Sementara itu, Bank Indonesia (BI) mempertahankan suku bunganya di level 4,5%. Namun, bank sentral memastikan kebijakan yang dianggap sebagai 'jamu' oleh Gubernur BI Perry Warjiyo adalah longgar, atau kebijakan moneter longgar.
"Semua jamunya BI itu longgar. Diwujudkan dalam quantitative easing (QE) yang lebih besar dan pelonggaran makroprudensial dan akselerasi sistem pembayaran," kata Perry, Jumat (17/4/2020).
Quantitative Easing (QE) adalah salah satu kebijakan moneter yang dilakukan oleh bank sentral guna meningkatkan jumlah uang beredar.
Dimana dalam Rapat Dewan Gubernur (RDG) bank Indonesia hari Selasa lalu (14/4/2020) melakukan berbagai kebijakan guna menjaga stabilitas eksternal termasuk nilai tukar rupiah di tengah ketidakpastian keuangan global yang saat ini masih relatif tinggi
Kebijakan itu, di antaranya:
- Pertama adalah dengan meningkatkan intensitas intervensi di tiga pasar yaitu spot, Domestic Non-Delivarable Forwards (DNDF), dan pembelian Surat Berharga Negara (SBN) di pasar sekunder.
- Kedua, BI akan meningkatkan pelonggaran moneter melalui instrumen kuantitas alias quantative easing.
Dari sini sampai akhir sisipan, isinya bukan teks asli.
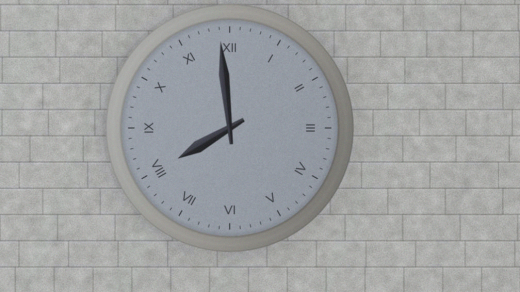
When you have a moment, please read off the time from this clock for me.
7:59
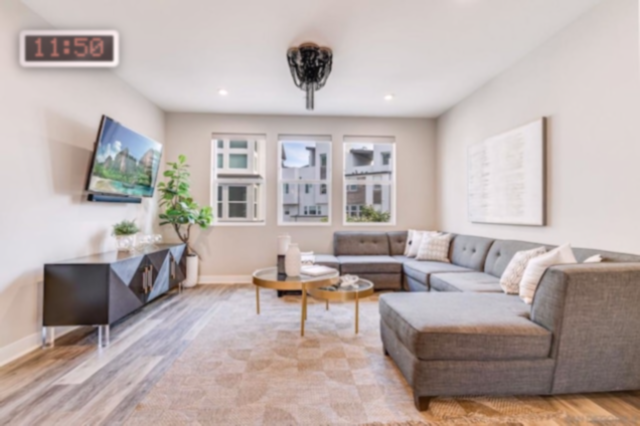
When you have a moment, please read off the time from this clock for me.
11:50
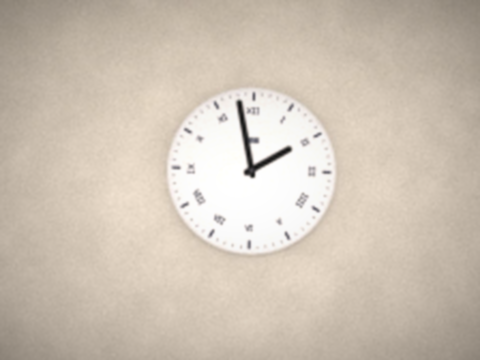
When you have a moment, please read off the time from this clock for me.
1:58
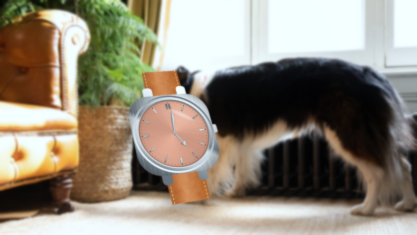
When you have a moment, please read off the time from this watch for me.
5:01
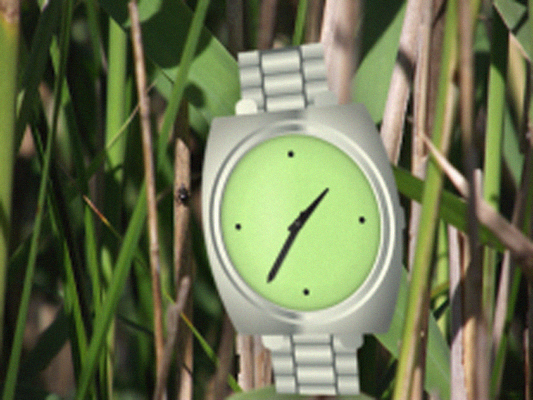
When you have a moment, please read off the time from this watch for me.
1:36
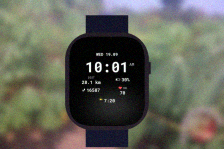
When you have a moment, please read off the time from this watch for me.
10:01
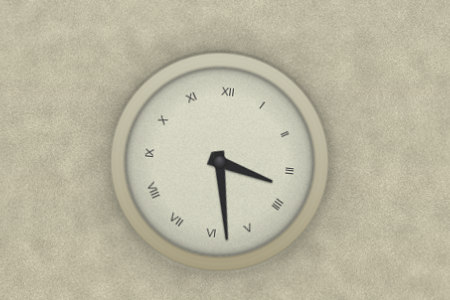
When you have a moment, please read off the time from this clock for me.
3:28
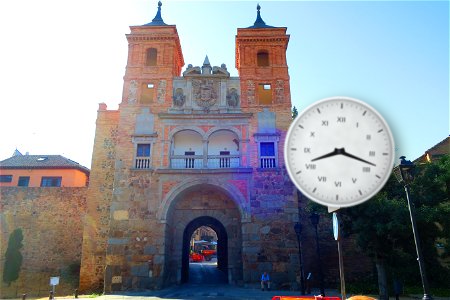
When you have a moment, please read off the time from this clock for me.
8:18
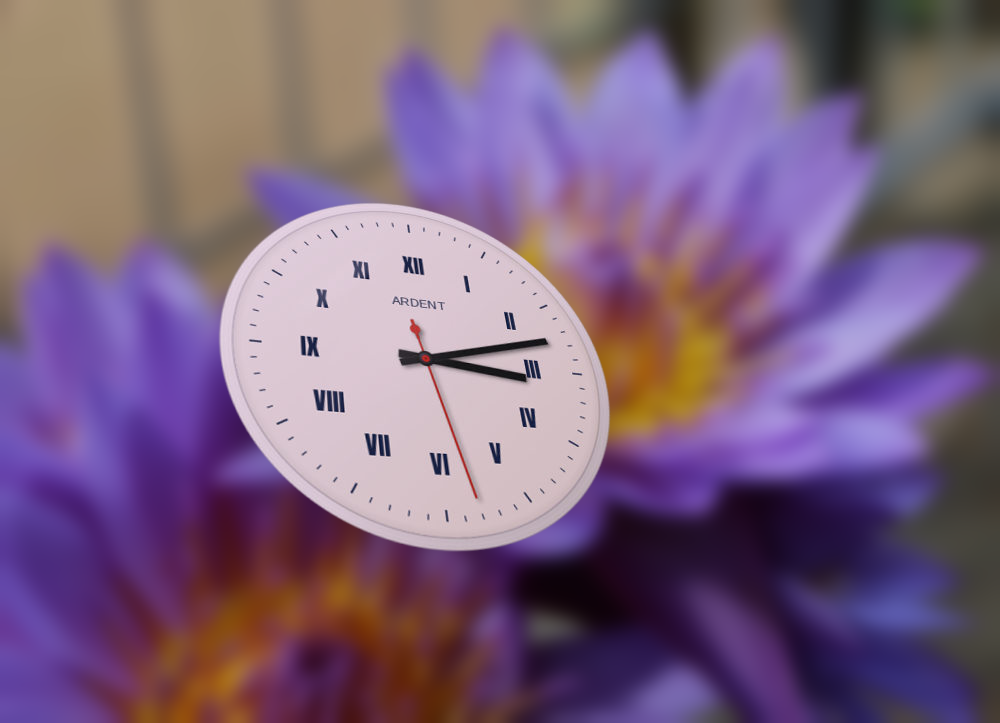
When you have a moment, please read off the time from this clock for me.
3:12:28
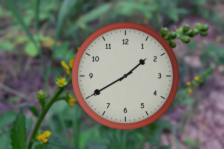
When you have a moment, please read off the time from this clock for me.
1:40
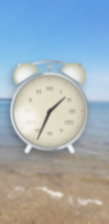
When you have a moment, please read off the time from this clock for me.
1:34
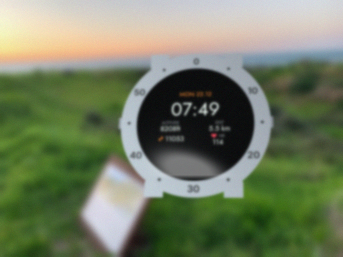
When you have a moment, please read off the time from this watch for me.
7:49
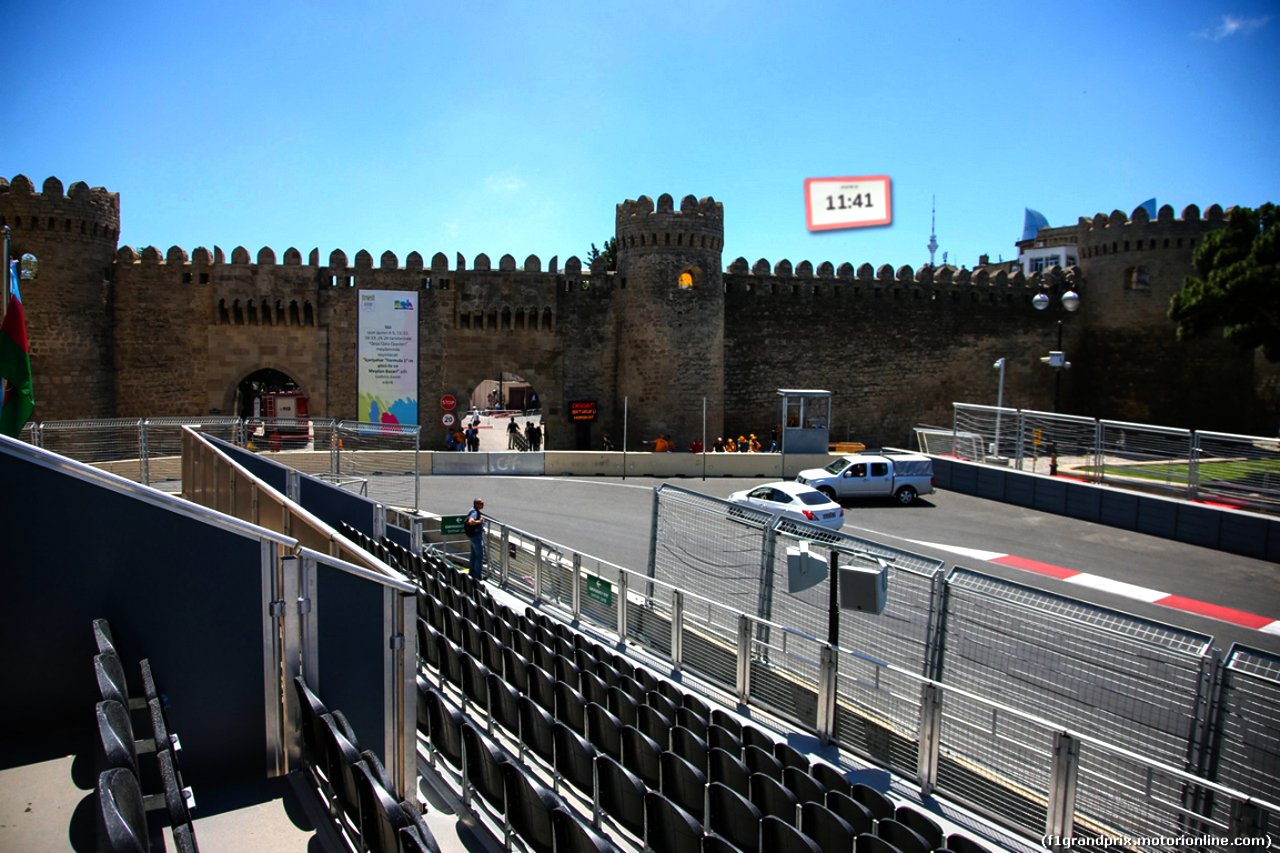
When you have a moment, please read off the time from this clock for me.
11:41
Selama ini, BI sudah melakukan quantitative easing hampir Rp 300 triliun dan ke depan akan bertambah lagi.
- Ketiga, BI akan meningkatkan rasio Penyangga Likuiditas Makroprudensial (PLM) sebesar 200 bps untuk bank konvensional dan 50 bps untuk bank syariah, berlaku mulai 1 Mei. Kenaikan PLM tersebut wajib dipenuhi melalui pembelian SBN di pasar perdana.
Bank Sentral telah menurunkan GWM per 1 Mei sebesar 200 bps, serta menambah likuiditas Rp 102 triliun.
"Sehingga total quantitative easing BI sudah hampir Rp 420 triliun," terangnya.
Perry mengungkapkan lebih jauh, perbankan sudah diwajibkan untuk memegang SBN atau Surat Berharga Negara yang diterbitkan pemerintah melalui rasio Penyangga Likuiditas Makro (PLM).